### Exercise description:
Starting with the first line below, reproduce each line exactly until you have included the one bearing "9: (302, 237, 0.60)".

### Entries shown:

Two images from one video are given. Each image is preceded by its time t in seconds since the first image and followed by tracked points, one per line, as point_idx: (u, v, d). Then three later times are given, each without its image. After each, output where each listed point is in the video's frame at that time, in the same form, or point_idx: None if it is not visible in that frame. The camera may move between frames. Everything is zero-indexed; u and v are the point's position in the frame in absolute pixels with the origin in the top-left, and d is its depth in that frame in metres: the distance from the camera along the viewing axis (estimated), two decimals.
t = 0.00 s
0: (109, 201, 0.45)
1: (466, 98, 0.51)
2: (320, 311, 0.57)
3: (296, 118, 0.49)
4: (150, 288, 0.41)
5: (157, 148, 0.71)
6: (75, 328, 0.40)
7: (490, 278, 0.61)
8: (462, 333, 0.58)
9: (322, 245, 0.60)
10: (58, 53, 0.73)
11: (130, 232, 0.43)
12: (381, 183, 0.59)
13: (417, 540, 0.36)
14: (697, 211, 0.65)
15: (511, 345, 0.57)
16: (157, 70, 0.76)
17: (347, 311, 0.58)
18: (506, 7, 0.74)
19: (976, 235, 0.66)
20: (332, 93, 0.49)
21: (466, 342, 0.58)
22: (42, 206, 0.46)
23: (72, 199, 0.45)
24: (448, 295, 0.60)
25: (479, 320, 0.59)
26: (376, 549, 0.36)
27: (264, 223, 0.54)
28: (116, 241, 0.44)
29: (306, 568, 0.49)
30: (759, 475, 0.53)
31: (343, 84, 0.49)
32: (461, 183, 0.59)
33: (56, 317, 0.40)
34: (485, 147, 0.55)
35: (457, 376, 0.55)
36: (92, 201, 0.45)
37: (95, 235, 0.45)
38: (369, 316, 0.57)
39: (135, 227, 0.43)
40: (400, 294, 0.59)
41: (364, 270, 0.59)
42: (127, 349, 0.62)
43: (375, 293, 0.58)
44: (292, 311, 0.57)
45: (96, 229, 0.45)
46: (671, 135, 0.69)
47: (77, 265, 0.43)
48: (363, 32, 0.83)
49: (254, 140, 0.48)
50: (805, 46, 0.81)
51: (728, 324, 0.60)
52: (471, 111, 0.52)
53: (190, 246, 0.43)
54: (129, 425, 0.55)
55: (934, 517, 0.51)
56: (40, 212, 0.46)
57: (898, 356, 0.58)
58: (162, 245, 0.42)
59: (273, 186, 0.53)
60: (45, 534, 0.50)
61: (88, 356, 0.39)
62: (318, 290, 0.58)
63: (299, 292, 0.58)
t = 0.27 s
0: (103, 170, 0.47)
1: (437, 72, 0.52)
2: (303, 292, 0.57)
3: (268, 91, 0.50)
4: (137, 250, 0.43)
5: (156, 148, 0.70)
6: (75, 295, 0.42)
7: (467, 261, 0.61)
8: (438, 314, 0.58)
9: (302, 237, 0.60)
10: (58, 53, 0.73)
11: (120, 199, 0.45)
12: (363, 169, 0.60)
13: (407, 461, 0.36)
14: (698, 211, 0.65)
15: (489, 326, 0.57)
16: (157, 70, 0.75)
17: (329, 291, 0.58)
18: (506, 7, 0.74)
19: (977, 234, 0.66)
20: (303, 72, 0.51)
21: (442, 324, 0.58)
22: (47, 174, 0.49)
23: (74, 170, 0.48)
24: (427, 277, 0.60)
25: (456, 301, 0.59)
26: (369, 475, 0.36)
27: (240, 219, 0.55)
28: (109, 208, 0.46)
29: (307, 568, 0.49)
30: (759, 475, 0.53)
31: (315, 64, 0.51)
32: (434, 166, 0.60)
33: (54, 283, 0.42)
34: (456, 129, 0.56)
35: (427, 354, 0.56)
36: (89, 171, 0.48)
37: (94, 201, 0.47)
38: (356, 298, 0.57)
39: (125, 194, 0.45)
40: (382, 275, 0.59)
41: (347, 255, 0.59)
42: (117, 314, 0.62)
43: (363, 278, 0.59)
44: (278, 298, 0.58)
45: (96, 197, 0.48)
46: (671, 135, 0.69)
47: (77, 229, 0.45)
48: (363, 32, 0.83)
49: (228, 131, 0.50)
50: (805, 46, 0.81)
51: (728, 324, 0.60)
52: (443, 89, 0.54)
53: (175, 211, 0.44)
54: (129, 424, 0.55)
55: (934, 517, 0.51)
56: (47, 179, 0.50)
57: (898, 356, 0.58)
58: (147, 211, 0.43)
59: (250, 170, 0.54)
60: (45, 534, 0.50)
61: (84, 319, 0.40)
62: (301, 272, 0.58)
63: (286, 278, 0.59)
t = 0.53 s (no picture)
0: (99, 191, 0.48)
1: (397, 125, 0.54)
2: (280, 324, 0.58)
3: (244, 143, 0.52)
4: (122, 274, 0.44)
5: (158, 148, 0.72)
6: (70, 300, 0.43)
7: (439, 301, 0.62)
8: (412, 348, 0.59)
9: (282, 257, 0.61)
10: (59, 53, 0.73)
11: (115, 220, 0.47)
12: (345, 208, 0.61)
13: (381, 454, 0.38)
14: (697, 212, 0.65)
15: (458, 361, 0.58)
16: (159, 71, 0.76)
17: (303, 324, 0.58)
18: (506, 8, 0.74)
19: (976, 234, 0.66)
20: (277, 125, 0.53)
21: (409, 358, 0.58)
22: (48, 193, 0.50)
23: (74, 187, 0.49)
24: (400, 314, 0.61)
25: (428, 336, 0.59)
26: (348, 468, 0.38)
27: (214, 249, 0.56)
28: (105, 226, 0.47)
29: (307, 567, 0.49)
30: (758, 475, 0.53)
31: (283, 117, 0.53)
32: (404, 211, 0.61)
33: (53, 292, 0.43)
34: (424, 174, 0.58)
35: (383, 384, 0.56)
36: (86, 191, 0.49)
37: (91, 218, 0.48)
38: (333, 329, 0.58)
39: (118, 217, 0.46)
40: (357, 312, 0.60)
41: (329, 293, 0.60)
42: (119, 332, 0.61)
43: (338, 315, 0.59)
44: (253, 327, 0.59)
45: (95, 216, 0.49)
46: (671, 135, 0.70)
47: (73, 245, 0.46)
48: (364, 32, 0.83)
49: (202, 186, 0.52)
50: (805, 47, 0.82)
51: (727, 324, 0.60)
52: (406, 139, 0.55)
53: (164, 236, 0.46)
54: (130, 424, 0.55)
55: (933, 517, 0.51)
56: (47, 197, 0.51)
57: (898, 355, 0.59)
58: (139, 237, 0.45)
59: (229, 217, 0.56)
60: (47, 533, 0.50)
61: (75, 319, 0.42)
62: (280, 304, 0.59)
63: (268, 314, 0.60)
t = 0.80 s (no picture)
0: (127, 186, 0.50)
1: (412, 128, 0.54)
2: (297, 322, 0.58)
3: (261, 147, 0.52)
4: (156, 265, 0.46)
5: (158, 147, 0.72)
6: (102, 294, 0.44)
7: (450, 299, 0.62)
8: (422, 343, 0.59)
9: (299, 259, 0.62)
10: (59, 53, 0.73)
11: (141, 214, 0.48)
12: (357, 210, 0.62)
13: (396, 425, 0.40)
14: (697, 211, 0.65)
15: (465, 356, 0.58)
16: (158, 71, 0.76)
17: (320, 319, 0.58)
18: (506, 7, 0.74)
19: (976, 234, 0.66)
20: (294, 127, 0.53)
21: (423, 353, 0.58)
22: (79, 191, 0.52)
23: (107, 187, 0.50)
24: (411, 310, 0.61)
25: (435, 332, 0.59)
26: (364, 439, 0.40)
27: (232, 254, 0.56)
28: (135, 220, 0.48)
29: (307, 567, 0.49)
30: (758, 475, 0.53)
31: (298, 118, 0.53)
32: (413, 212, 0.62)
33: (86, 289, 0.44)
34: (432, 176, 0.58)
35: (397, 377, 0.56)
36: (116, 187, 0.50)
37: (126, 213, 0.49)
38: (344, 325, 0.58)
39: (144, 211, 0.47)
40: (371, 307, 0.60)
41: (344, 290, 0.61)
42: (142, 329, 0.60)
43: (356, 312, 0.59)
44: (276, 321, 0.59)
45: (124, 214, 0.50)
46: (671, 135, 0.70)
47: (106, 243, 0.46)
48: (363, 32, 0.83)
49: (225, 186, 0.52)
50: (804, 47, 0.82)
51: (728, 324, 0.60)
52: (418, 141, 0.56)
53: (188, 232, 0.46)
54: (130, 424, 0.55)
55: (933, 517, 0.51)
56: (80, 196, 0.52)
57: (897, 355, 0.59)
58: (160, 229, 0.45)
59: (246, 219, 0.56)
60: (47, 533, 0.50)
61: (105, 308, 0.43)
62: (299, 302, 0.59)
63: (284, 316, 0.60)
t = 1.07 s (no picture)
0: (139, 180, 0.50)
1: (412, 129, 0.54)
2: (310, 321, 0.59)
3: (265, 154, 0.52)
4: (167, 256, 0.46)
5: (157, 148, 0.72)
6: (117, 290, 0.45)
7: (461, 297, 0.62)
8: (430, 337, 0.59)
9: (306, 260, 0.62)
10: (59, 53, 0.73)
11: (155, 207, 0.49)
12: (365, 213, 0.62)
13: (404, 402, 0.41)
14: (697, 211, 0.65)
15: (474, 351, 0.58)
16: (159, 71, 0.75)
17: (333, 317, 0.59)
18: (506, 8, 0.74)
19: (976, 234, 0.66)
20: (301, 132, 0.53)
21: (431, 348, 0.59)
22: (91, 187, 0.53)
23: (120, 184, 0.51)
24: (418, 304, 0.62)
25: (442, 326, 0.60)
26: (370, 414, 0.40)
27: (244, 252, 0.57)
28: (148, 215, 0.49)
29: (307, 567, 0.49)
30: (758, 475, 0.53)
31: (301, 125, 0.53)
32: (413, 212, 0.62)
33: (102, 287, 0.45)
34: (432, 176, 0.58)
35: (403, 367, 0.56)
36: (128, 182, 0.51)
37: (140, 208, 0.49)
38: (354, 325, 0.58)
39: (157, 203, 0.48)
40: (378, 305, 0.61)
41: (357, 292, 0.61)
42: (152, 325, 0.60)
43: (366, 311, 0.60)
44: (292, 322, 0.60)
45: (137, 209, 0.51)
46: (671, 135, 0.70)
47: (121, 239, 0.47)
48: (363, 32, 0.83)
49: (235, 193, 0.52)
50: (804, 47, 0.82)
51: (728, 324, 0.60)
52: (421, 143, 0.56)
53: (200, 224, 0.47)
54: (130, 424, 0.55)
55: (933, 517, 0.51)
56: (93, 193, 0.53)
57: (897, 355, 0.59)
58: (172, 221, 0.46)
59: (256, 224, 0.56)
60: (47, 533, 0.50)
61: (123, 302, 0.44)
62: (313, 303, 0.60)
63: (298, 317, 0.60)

### Exercise result:
Two images from one video are given. Each image is preceded by its time t in seconds since the first image and followed by tracked points, one per line, as point_idx: (u, v, d). Then three later times are given, each without its image. After each, output where each listed point is in the video's frame at that time, in the same form, or point_idx: None if it is not visible in that frame. The camera may move between frames. Everything is zero-indexed; u and v are the point's position in the frame in absolute pixels with the origin in the top-left, and d is its depth in that frame in metres: the distance from the camera along the viewing axis (estimated), two decimals.
t = 0.00 s
0: (109, 201, 0.45)
1: (466, 98, 0.51)
2: (320, 311, 0.57)
3: (296, 118, 0.49)
4: (150, 288, 0.41)
5: (157, 148, 0.71)
6: (75, 328, 0.40)
7: (490, 278, 0.61)
8: (462, 333, 0.58)
9: (322, 245, 0.60)
10: (58, 53, 0.73)
11: (130, 232, 0.43)
12: (381, 183, 0.59)
13: (417, 540, 0.36)
14: (697, 211, 0.65)
15: (511, 345, 0.57)
16: (157, 70, 0.76)
17: (347, 311, 0.58)
18: (506, 7, 0.74)
19: (976, 235, 0.66)
20: (332, 93, 0.49)
21: (466, 342, 0.58)
22: (42, 206, 0.46)
23: (72, 199, 0.45)
24: (448, 295, 0.60)
25: (479, 320, 0.59)
26: (376, 549, 0.36)
27: (264, 223, 0.54)
28: (116, 241, 0.44)
29: (306, 568, 0.49)
30: (759, 475, 0.53)
31: (343, 84, 0.49)
32: (461, 183, 0.59)
33: (56, 317, 0.40)
34: (485, 147, 0.55)
35: (457, 376, 0.55)
36: (92, 201, 0.45)
37: (95, 235, 0.45)
38: (369, 316, 0.57)
39: (135, 227, 0.43)
40: (400, 294, 0.59)
41: (364, 270, 0.59)
42: (127, 349, 0.62)
43: (375, 293, 0.58)
44: (292, 311, 0.57)
45: (96, 229, 0.45)
46: (671, 135, 0.69)
47: (77, 265, 0.43)
48: (363, 32, 0.83)
49: (254, 140, 0.48)
50: (805, 46, 0.81)
51: (728, 324, 0.60)
52: (471, 111, 0.52)
53: (190, 246, 0.43)
54: (129, 425, 0.55)
55: (934, 517, 0.51)
56: (40, 212, 0.46)
57: (898, 356, 0.58)
58: (162, 245, 0.42)
59: (273, 186, 0.53)
60: (45, 534, 0.50)
61: (88, 356, 0.39)
62: (318, 290, 0.58)
63: (299, 292, 0.58)
t = 0.27 s
0: (103, 170, 0.47)
1: (437, 72, 0.52)
2: (303, 292, 0.57)
3: (268, 91, 0.50)
4: (137, 250, 0.43)
5: (156, 148, 0.70)
6: (75, 295, 0.42)
7: (467, 261, 0.61)
8: (438, 314, 0.58)
9: (302, 237, 0.60)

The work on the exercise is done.